Maximization of negative correlations in time-course gene expression data for enhancing understanding of molecular pathways
Author(s) -
Tao Zeng,
Jinyan Li
Publication year - 2009
Publication title -
nucleic acids research
Language(s) - English
Resource type - Journals
SCImago Journal Rank - 9.008
H-Index - 537
eISSN - 1362-4954
pISSN - 0305-1048
DOI - 10.1093/nar/gkp822
Subject(s) - biology , biological pathway , computational biology , gene expression , gene , gene regulatory network , correlation , cluster analysis , regulation of gene expression , genetics , expression (computer science) , biclustering , biological data , computer science , artificial intelligence , mathematics , cure data clustering algorithm , geometry , correlation clustering , programming language
Positive correlation can be diversely instantiated as shifting, scaling or geometric pattern, and it has been extensively explored for time-course gene expression data and pathway analysis.
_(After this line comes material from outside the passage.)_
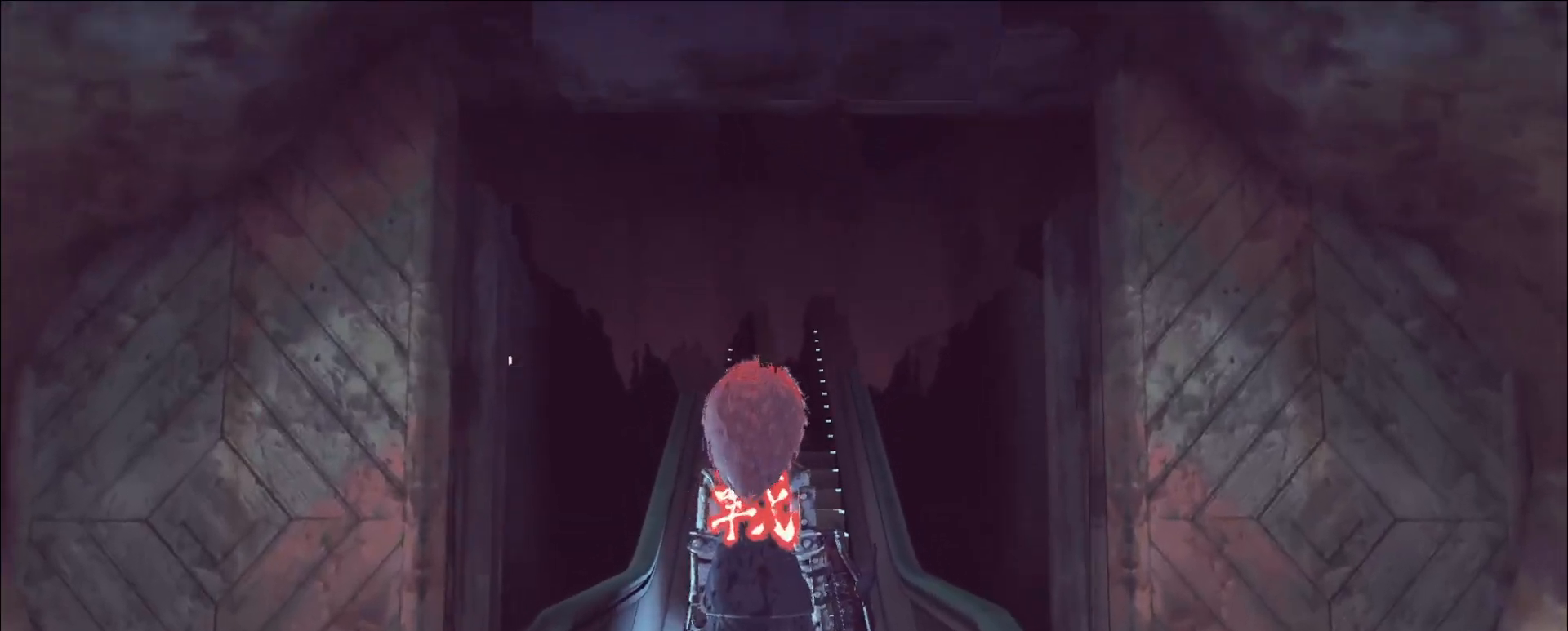
Gameplay with keyboard and mouse; each line is a JSON object with the keys and mouse buttons held at the frame after it. "events" lists presses ("down") and releases ("up") of "1", "2", "3", "4", "5", "a", "alt", "b", "c", "ctrl", "d", "e", "f", "g", "q", "r", "s", "shift", "space", "t", "tab", "v", "w", "x", "z", "mouse_left", "mouse_wheel", "mouse_right", "mouse_mb4" and "mouse_mb5" between this image and that frame as [ms after this image, input, new state], when the widget could be followed in between. "mouse_left", "mouse_wheel", "mouse_right", "mouse_mb4", "mouse_mb5" = the "left", "wheel", "right", "mb4", "mb5" buttons of the "mouse" list. No other keys are recorded. "wheel" means that the mouse wheel is clicked or scrolled. Not read: mouse_move.
{"keys": [], "mouse": [], "events": []}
Recently, biological studies emerge a trend focusing on the notion of negative correlations such as opposite expression patterns, complementary patterns and self-negative regulation of transcription factors (TFs). These biological ideas and primitive observations motivate us to formulate and investigate the problem of maximizing negative correlations. The objective is to discover all maximal negative correlations of statistical and biological significance from time-course gene expression data for enhancing our understanding of molecular pathways. Given a gene expression matrix, a maximal negative correlation is defined as an activation-inhibition two-way expression pattern (AIE pattern). We propose a parameter-free algorithm to enumerate the complete set of AIE patterns from a data set. This algorithm can identify significant negative correlations that cannot be identified by the traditional clustering/biclustering methods. To demonstrate the biological usefulness of AIE patterns in the analysis of molecular pathways, we conducted deep case studies for AIE patterns identified from Yeast cell cycle data sets. In particular, in the analysis of the Lysine biosynthesis pathway, new regulation modules and pathway components were inferred according to a significant negative correlation which is likely caused by a co-regulation of the TFs at the higher layer of the biological network. We conjecture that maximal negative correlations between genes are actually a common characteristic in molecular pathways, which can provide insights into the cell stress response study, drug response evaluation, etc.